Eglises d'Asie

MINDANAO : “LES CELEBRATIONS DE NOEL MONTRENT QUE LE DIALOGUE INTERRELIGIEUX PROGRESSE DANS LE SUD PHILIPPIN” – une interview d’Edwin de la Pena, administrateur de la prélature de Marawi –

Publié le 18/03/2010




Ucanews : Comment l’Eglise célèbre-t-elle Noël dans votre prélature, à la population très majoritairement musulmane ?

Mgr Edwin de la Pena : Nous avons été plus libres cette année comparé aux années passées. La paix et l’ordre ont progressé depuis l’assassinat du P. Halley. Aujourd’hui, les gens se rendent sans crainte à Simbang Gabi (messes célébrées avant le lever du soleil durant l’Avent). Ils ne craignent plus de sortir seuls avant l’aube. Cela fait maintenant quatre ans que la paix est ainsi revenue. Nous nous sentons beaucoup mieux désormais, avec le sentiment d’être bien chez nous et en paix. De nombreuses activités peuvent désormais avoir lieu lorsque la nuit est tombée – chose qui aurait été impossible auparavant. Nous savourons cela pleinement.

Pouvez-vous nous parler de la situation pastorale de Marawi ?

Nous avons quatre paroisses, y compris la cathédrale, et une quasi-paroisse, ici à Marawi. Un aumônier a été nommé à l’Université d’Etat de Mindanao. Je suis aidé dans mon travail par onze prêtres. La majorité de nos 43 000 catholiques vivent dans des villages isolés.

Quels changements ont eu lieu dans l’Eglise à Marawi depuis votre installation à la tête de la prélature ?

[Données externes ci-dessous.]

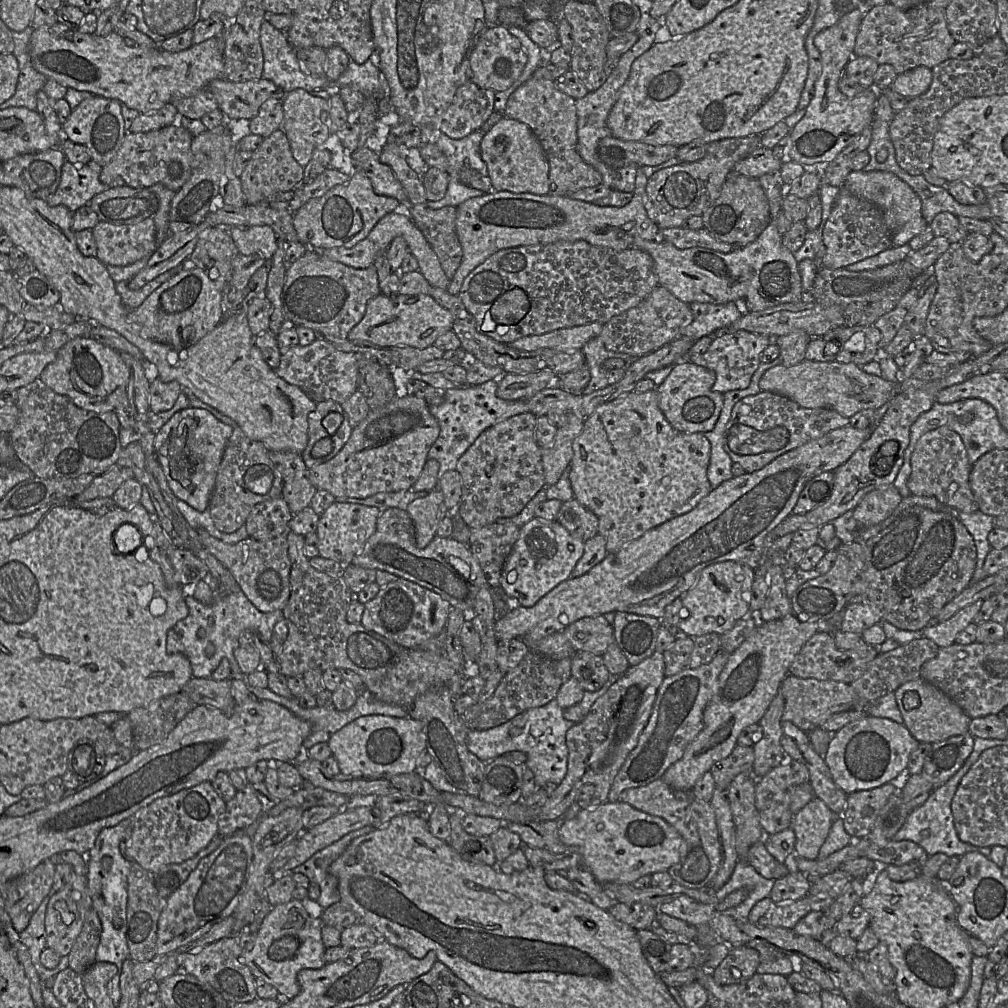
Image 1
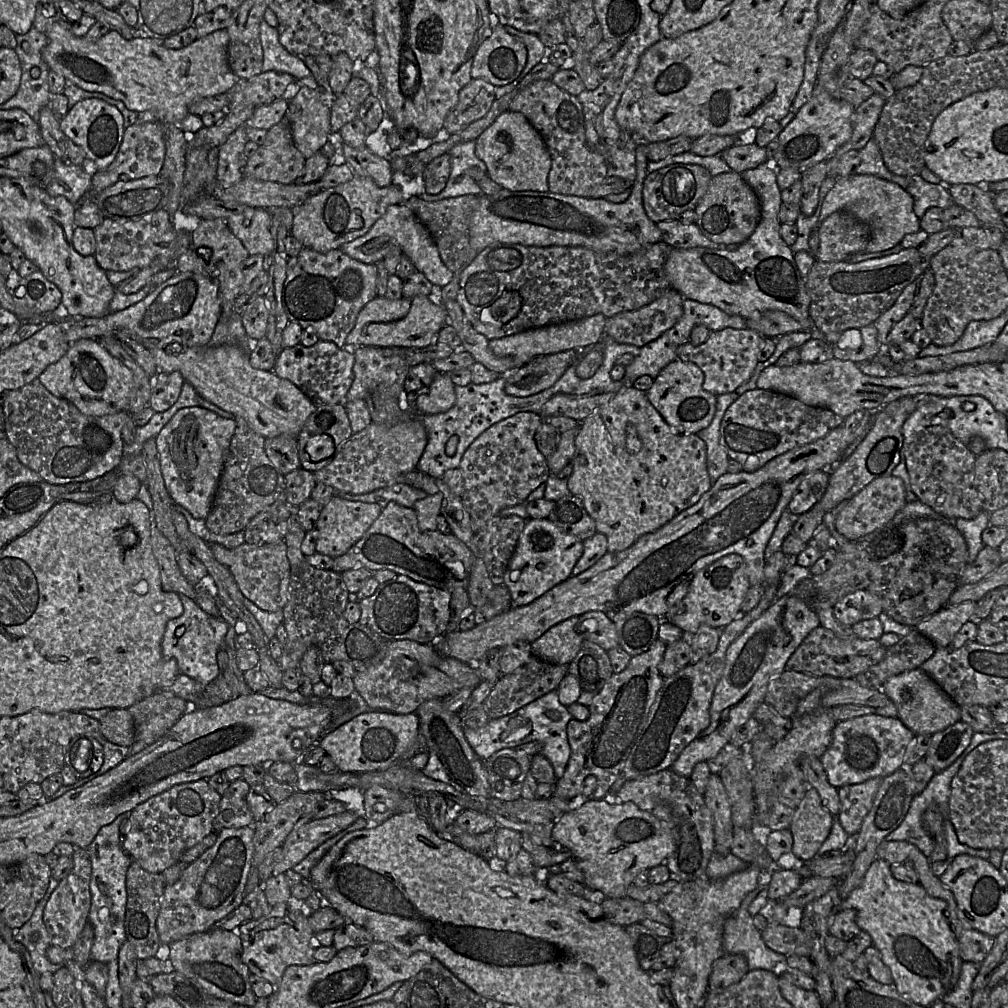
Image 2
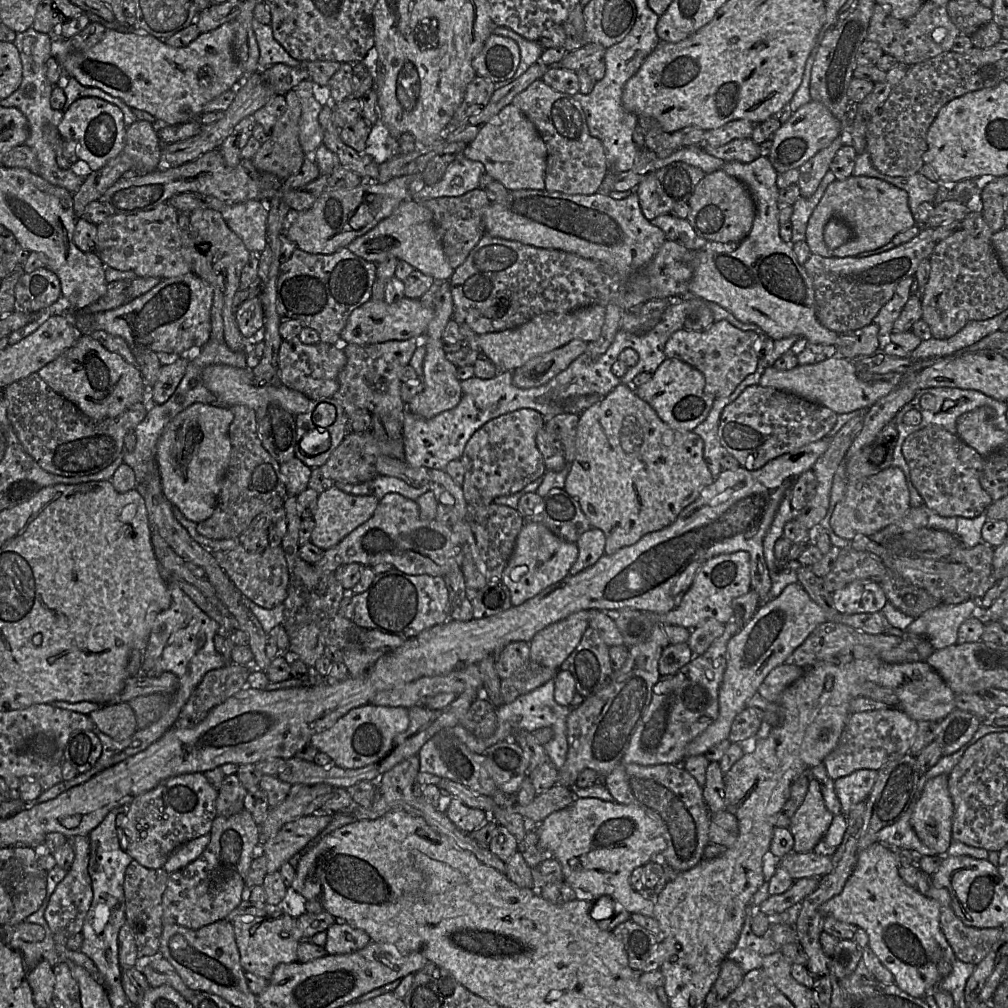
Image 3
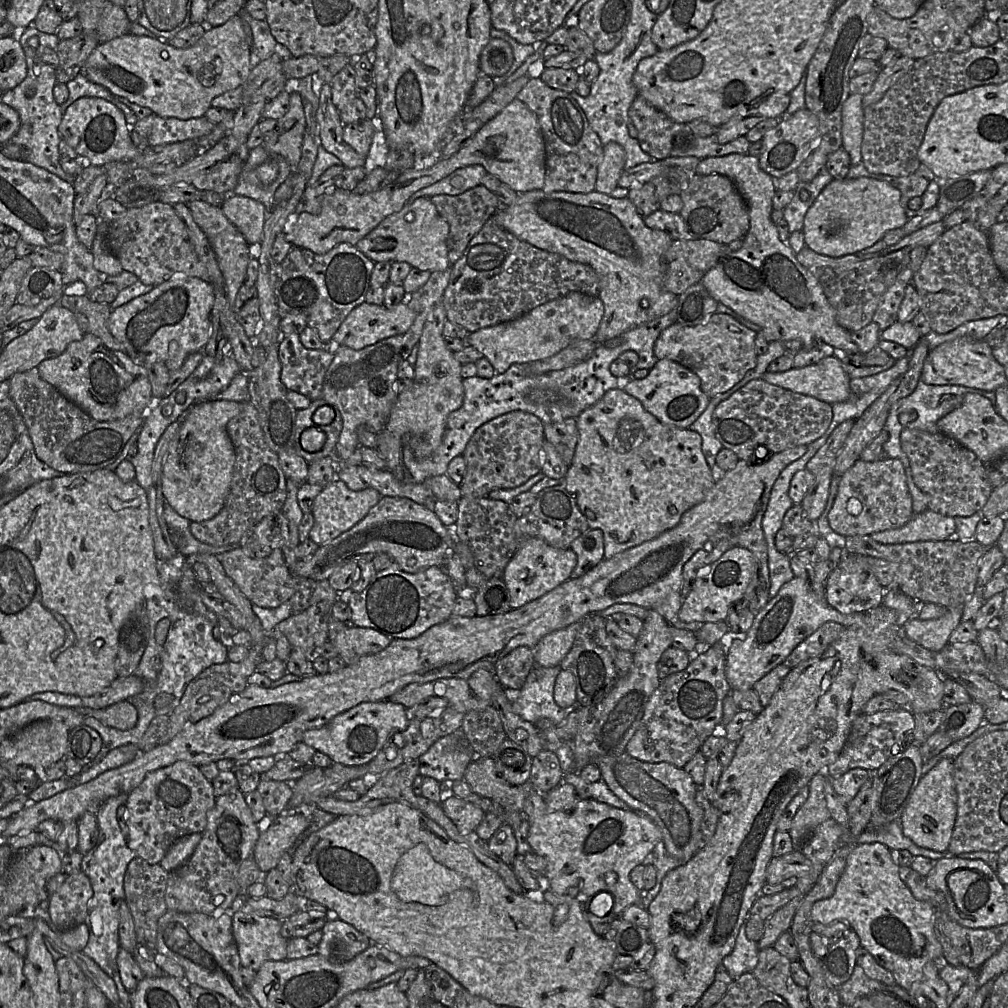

Nous récoltons les fruits nombreux du travail entrepris il y a vingt-cinq ans par Mgr Benny (Tudtud). Aujourd’hui, je reviens d’un Duyog Pag Pasko (‘accompagnement à Noël’) qui s’est déroulé à l’Université d’Etat de Mindanao et qui était organisé par des musulmans. En 1980, Mgr Tudtud avait mis sur pied un Duyog nga Ramadan, durant lequel des chrétiens jeûnent avec leurs voisins durant le mois saint de l’islam. C’est la première fois que la communauté musulmane a ainsi répondu à une initiative visant à célébrer avec nous la Nativité. C’est un progrès à marquer d’une pierre blanche.

Expliquez-nous ce qu’est un Duyog Pag Pasko ?

Une centaine de responsables religieux et de membres de l’Université d’Etat de Mindanao ont pris part à un service interreligieux de prières qui a duré une heure et a été suivi d’une procession dans les rues de la ville. Après la procession, nous avons partagé un petit-déjeuner et écouté un enseignement sur le thème de “la Naissance miraculeuse de Jésus donné par Elias Macarandas, un ouléma de premier plan qui est membre de la Commission tripartite de la Conférence des évêques et des oulémas. J’ai ensuite pris la parole pour un enseignement sur “Jésus, Prince de la paix et de la miséricorde pour le monde”. Ensuite, des chorales ont chanté et des prix ont été distribués. Des prix ont aussi été attribués pour différentes manifestations culturelles.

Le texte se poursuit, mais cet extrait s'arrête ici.